Kutipan Sumber:

____________

Di antara faedah yang dapat dipetik dari ayat ini adalah,

    1. Pentingnya puasa, karena Allah -سُبْحَانَهُ وَتَعَالَى- mengawali ungkapan-Nya dalam ayat ini dengan an-Nida (seruan), dan bahwasanya puasa merupakan konsekwensi dari keimanan; karena seruan tersebut diarahkan kepada orang-orang yang beriman; dan bahwa meninggalkan puasa (tanpa udzur) menciderai keimanan.
    2. Wajibnya berpuasa. Karena firman-Nya, كُتِبَ (diwajibkan)
    3. Wajibnya berpuasa juga atas umat-umat sebelum kita. Berdasarkan firman-Nya,

 كَمَا كُتِبَ عَلَى الَّذِينَ مِنْ قَبْلِكُمْ

“Sebagaimana diwajibkan atas orang-orang sebelum kamu

 

  1. Hiburan bagi seseorang dengan sesuatu yang diharuskan pula kepada orang lain, agar hal tersebut terasa ringan dilakukannya. Berdasarkan firman-Nya,

كَمَا كُتِبَ عَلَى الَّذِينَ مِنْ قَبْلِكُمْ

    “Sebagaimana diwajibkan atas orang-orang sebelum kamu

  1. Penyempurnaan umat ini dengan beberapa keutamaan yang diberikan kepada umat-umat sebelumnya, di mana Allah -سُبْحَانَهُ وَتَعَالَى- wajibkan atas umat ini sesuatu yang Dia -سُبْحَانَهُ وَتَعَالَى- wajibkan atas umat sebelumnya, hal itu untuk mengangkat derajat umat ini kepada derajat yang sempurna sebagaimana hal tersebut telah mengangkat derajat umat-umat sebelumnya.

____________

Butir-butir dalam kumpulan data
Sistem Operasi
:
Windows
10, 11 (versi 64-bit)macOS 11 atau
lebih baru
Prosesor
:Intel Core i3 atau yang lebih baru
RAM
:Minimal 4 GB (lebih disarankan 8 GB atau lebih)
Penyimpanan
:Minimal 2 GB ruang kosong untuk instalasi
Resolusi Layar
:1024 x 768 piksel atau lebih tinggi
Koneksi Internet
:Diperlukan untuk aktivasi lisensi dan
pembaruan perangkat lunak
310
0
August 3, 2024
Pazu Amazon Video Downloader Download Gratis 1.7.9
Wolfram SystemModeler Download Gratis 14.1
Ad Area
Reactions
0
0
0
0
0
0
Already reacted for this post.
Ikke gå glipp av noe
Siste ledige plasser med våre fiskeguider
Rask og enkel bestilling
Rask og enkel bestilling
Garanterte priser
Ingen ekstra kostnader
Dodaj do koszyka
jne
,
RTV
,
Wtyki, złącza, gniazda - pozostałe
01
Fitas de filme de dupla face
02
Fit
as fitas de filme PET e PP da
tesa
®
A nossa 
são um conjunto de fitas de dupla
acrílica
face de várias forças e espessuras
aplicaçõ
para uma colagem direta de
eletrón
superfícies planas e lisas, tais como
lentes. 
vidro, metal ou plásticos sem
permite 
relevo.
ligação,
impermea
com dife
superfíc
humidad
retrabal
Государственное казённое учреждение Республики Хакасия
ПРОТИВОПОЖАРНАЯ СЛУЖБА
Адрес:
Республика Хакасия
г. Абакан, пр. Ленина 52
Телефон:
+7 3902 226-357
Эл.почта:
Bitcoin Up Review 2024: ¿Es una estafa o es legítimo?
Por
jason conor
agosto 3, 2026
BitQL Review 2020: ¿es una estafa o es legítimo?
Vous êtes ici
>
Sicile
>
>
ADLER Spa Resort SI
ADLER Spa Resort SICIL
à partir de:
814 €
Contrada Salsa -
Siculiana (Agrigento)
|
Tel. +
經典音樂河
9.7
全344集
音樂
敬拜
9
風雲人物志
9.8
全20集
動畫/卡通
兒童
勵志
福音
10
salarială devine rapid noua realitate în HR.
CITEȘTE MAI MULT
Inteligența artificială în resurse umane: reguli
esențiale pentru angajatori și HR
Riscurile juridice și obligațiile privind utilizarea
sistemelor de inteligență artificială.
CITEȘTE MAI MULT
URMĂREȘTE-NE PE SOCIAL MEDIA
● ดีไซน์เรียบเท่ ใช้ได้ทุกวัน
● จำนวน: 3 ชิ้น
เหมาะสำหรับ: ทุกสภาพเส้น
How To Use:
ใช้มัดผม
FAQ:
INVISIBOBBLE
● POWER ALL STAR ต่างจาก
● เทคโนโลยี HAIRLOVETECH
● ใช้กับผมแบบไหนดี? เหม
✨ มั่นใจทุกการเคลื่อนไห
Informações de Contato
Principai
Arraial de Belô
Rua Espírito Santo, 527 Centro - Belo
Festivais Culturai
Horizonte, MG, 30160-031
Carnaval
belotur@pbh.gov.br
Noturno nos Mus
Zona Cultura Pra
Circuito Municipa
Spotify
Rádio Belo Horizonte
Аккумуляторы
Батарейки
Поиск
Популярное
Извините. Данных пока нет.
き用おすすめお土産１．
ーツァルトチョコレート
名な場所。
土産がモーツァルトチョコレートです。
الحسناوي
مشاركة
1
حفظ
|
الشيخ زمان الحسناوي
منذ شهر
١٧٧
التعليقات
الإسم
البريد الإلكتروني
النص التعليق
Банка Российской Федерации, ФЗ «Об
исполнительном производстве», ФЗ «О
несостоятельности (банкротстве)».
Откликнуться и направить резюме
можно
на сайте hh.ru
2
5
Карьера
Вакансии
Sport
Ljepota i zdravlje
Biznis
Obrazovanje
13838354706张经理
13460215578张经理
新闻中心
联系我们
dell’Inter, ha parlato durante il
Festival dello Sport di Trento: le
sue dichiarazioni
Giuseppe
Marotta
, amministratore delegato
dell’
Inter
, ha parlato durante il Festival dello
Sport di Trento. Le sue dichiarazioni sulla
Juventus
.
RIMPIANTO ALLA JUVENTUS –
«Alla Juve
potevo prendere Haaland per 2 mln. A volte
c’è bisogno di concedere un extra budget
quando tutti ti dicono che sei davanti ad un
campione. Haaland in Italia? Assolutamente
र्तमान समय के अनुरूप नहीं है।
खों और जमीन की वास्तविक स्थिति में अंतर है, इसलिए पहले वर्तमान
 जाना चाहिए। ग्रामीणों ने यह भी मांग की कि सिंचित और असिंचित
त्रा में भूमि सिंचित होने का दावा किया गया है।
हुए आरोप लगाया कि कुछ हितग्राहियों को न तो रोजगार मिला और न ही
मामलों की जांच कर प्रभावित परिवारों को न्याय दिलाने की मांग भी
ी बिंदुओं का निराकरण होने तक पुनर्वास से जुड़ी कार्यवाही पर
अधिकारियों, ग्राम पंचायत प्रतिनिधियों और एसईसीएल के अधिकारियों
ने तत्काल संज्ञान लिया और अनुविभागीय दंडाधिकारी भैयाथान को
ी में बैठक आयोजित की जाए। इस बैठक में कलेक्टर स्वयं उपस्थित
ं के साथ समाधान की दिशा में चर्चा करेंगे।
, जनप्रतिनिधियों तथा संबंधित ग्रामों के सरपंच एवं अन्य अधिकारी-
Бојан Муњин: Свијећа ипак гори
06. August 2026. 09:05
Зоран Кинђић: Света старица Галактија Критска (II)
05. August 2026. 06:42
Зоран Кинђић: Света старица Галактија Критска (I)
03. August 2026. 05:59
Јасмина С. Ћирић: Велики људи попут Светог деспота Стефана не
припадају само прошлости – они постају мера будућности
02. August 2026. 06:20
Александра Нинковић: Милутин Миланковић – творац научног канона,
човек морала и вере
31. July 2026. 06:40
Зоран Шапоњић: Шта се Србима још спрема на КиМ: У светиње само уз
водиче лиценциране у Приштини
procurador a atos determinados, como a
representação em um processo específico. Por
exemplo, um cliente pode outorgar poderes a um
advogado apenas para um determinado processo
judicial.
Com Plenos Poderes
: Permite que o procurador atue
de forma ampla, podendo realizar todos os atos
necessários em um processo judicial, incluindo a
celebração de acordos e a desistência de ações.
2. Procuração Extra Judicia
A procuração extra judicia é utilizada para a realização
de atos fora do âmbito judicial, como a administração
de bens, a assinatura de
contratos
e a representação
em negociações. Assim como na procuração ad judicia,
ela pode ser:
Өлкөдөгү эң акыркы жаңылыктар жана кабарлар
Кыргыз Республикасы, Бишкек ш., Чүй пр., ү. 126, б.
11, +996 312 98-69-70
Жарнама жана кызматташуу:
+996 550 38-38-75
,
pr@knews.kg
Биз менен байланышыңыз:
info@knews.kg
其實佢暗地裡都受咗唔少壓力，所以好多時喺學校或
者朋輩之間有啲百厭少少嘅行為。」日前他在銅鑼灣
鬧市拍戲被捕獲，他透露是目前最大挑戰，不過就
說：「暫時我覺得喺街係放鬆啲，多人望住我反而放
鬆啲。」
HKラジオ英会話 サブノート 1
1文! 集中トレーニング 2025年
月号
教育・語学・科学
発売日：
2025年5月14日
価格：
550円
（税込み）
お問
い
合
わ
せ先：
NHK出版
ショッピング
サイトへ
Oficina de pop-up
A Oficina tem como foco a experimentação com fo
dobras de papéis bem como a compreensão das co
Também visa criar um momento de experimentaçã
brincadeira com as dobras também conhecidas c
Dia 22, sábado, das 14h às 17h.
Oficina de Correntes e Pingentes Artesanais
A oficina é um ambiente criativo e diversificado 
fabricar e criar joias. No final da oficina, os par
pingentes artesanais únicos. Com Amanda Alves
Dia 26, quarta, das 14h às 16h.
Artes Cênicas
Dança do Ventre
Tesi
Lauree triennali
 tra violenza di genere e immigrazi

____________

Kegiatan 1: Alihkan kalimat dari kutipan tentang puasa ini ke bahasa Inggris: "Hiburan bagi seseorang dengan sesuatu yang diharuskan pula kepada orang lain, agar hal tersebut terasa ringan dilakukannya."
Kegiatan 2: Salin tanpa perubahan bagian kutipan tentang puasa mulai dari "Di antara faedah" sampai "udzur) menciderai keimanan.".

Jawaban 1: Comfort for a person through something that is also required of others, so that it feels light for them to carry out.

Jawaban 2:
Di antara faedah yang dapat dipetik dari ayat ini adalah,

    1. Pentingnya puasa, karena Allah -سُبْحَانَهُ وَتَعَالَى- mengawali ungkapan-Nya dalam ayat ini dengan an-Nida (seruan), dan bahwasanya puasa merupakan konsekwensi dari keimanan; karena seruan tersebut diarahkan kepada orang-orang yang beriman; dan bahwa meninggalkan puasa (tanpa udzur) menciderai keimanan.